**Job:** Go through the records and report each line holding the string "데이터의".

**Supplied entries:**
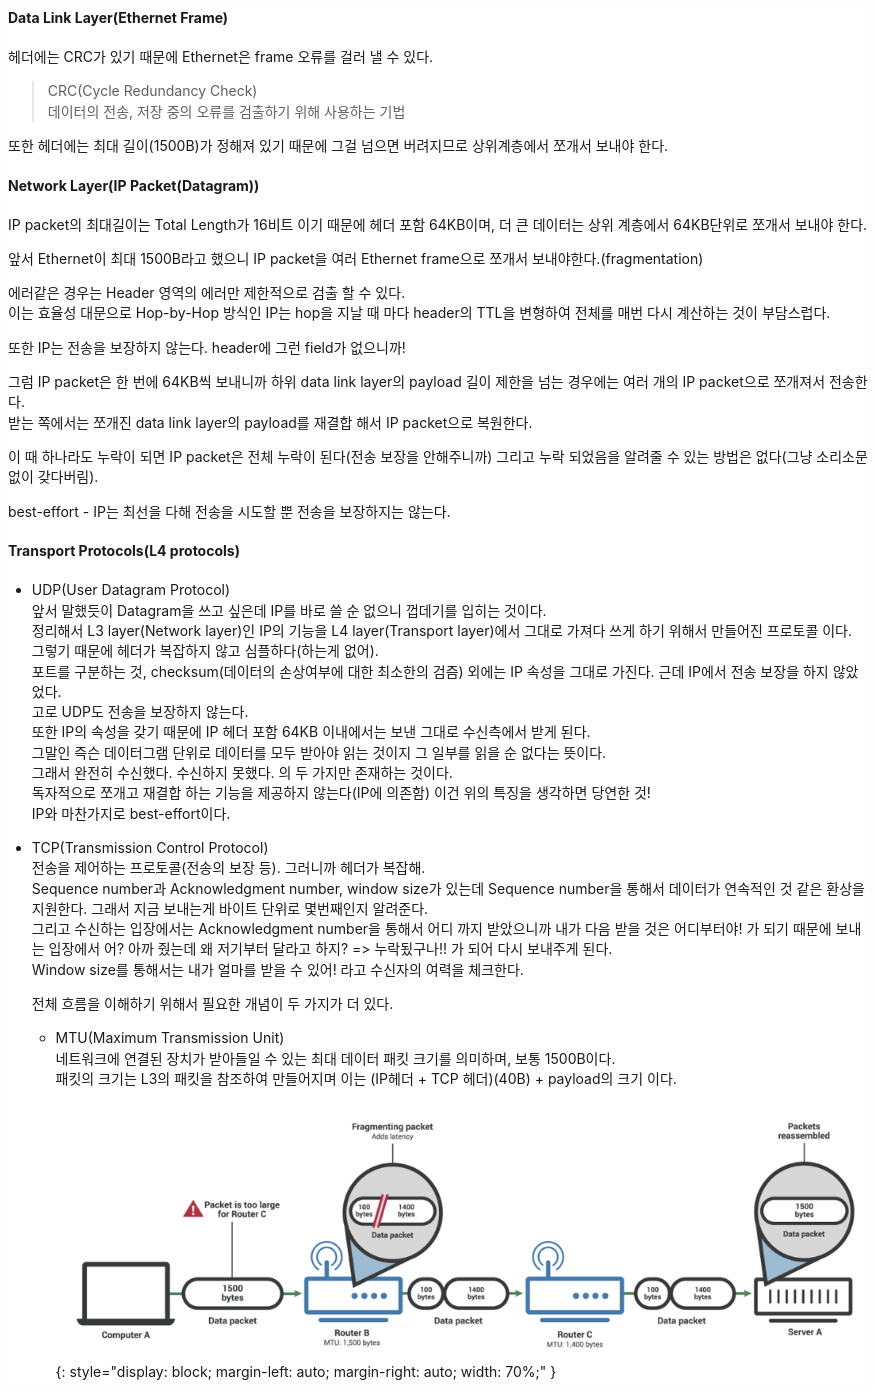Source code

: #### Data Link Layer(Ethernet Frame)

헤더에는 CRC가 있기 때문에 Ethernet은 frame 오류를 걸러 낼 수 있다.

> CRC(Cycle Redundancy Check)  
> 데이터의 전송, 저장 중의 오류를 검출하기 위해 사용하는 기법

또한 헤더에는 최대 길이(1500B)가 정해져 있기 때문에 그걸 넘으면 버려지므로 상위계층에서 쪼개서 보내야 한다.

#### Network Layer(IP Packet(Datagram))

IP packet의 최대길이는 Total Length가 16비트 이기 때문에 헤더 포함 64KB이며, 더 큰 데이터는 상위 계층에서 64KB단위로 쪼개서 보내야 한다.

앞서 Ethernet이 최대 1500B라고 했으니 IP packet을 여러 Ethernet frame으로 쪼개서 보내야한다.(fragmentation)

에러같은 경우는 Header 영역의 에러만 제한적으로 검출 할 수 있다.  
이는 효율성 대문으로 Hop-by-Hop 방식인 IP는 hop을 지날 때 마다 header의 TTL을 변형하여 전체를 매번 다시 계산하는 것이 부담스럽다.

또한 IP는 전송을 보장하지 않는다. header에 그런 field가 없으니까!

그럼 IP packet은 한 번에 64KB씩 보내니까 하위 data link layer의 payload 길이 제한을 넘는 경우에는 여러 개의 IP packet으로 쪼개져서 전송한다.  
받는 쪽에서는 쪼개진 data link layer의 payload를 재결합 해서 IP packet으로 복원한다.

이 때 하나라도 누락이 되면 IP packet은 전체 누락이 된다(전송 보장을 안해주니까) 그리고 누락 되었음을 알려줄 수 있는 방법은 없다(그냥 소리소문없이 갖다버림).

best-effort - IP는 최선을 다해 전송을 시도할 뿐 전송을 보장하지는 않는다.

#### Transport Protocols(L4 protocols)

- UDP(User Datagram Protocol)  
  앞서 말했듯이 Datagram을 쓰고 싶은데 IP를 바로 쓸 순 없으니 껍데기를 입히는 것이다.  
  정리해서 L3 layer(Network layer)인 IP의 기능을 L4 layer(Transport layer)에서 그대로 가져다 쓰게 하기 위해서 만들어진 프로토콜 이다.  
  그렇기 때문에 헤더가 복잡하지 않고 심플하다(하는게 없어).  
  포트를 구분하는 것, checksum(데이터의 손상여부에 대한 최소한의 검즘) 외에는 IP 속성을 그대로 가진다. 근데 IP에서 전송 보장을 하지 않았었다.  
  고로 UDP도 전송을 보장하지 않는다.  
  또한 IP의 속성을 갖기 때문에 IP 헤더 포함 64KB 이내에서는 보낸 그대로 수신측에서 받게 된다.  
  그말인 즉슨 데이터그램 단위로 데이터를 모두 받아야 읽는 것이지 그 일부를 읽을 순 없다는 뜻이다.  
  그래서 완전히 수신했다. 수신하지 못했다. 의 두 가지만 존재하는 것이다.  
  독자적으로 쪼개고 재결합 하는 기능을 제공하지 않는다(IP에 의존함) 이건 위의 특징을 생각하면 당연한 것!  
  IP와 마찬가지로 best-effort이다.
- TCP(Transmission Control Protocol)  
   전송을 제어하는 프로토콜(전송의 보장 등). 그러니까 헤더가 복잡해.  
   Sequence number과 Acknowledgment number, window size가 있는데 Sequence number을 통해서 데이터가 연속적인 것 같은 환상을 지원한다. 그래서 지금 보내는게 바이트 단위로 몇번째인지 알려준다.  
   그리고 수신하는 입장에서는 Acknowledgment number을 통해서 어디 까지 받았으니까 내가 다음 받을 것은 어디부터야! 가 되기 때문에 보내는 입장에서 어? 아까 줬는데 왜 저기부터 달라고 하지? => 누락됬구나!! 가 되어 다시 보내주게 된다.  
   Window size를 통해서는 내가 얼마를 받을 수 있어! 라고 수신자의 여력을 체크한다.

  전체 흐름을 이해하기 위해서 필요한 개념이 두 가지가 더 있다.

  - MTU(Maximum Transmission Unit)  
    네트워크에 연결된 장치가 받아들일 수 있는 최대 데이터 패킷 크기를 의미하며, 보통 1500B이다.  
    패킷의 크기는 L3의 패킷을 참조하여 만들어지며 이는 (IP헤더 + TCP 헤더)(40B) + payload의 크기 이다.

    ![fragmentation](../../assets/img/post_img/20240816/fragmentation.png){: style="display: block; margin-left: auto; margin-right: auto; width: 70%;" }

**Solution to the exercise:**
> 데이터의 전송, 저장 중의 오류를 검출하기 위해 사용하는 기법
  포트를 구분하는 것, checksum(데이터의 손상여부에 대한 최소한의 검즘) 외에는 IP 속성을 그대로 가진다. 근데 IP에서 전송 보장을 하지 않았었다.  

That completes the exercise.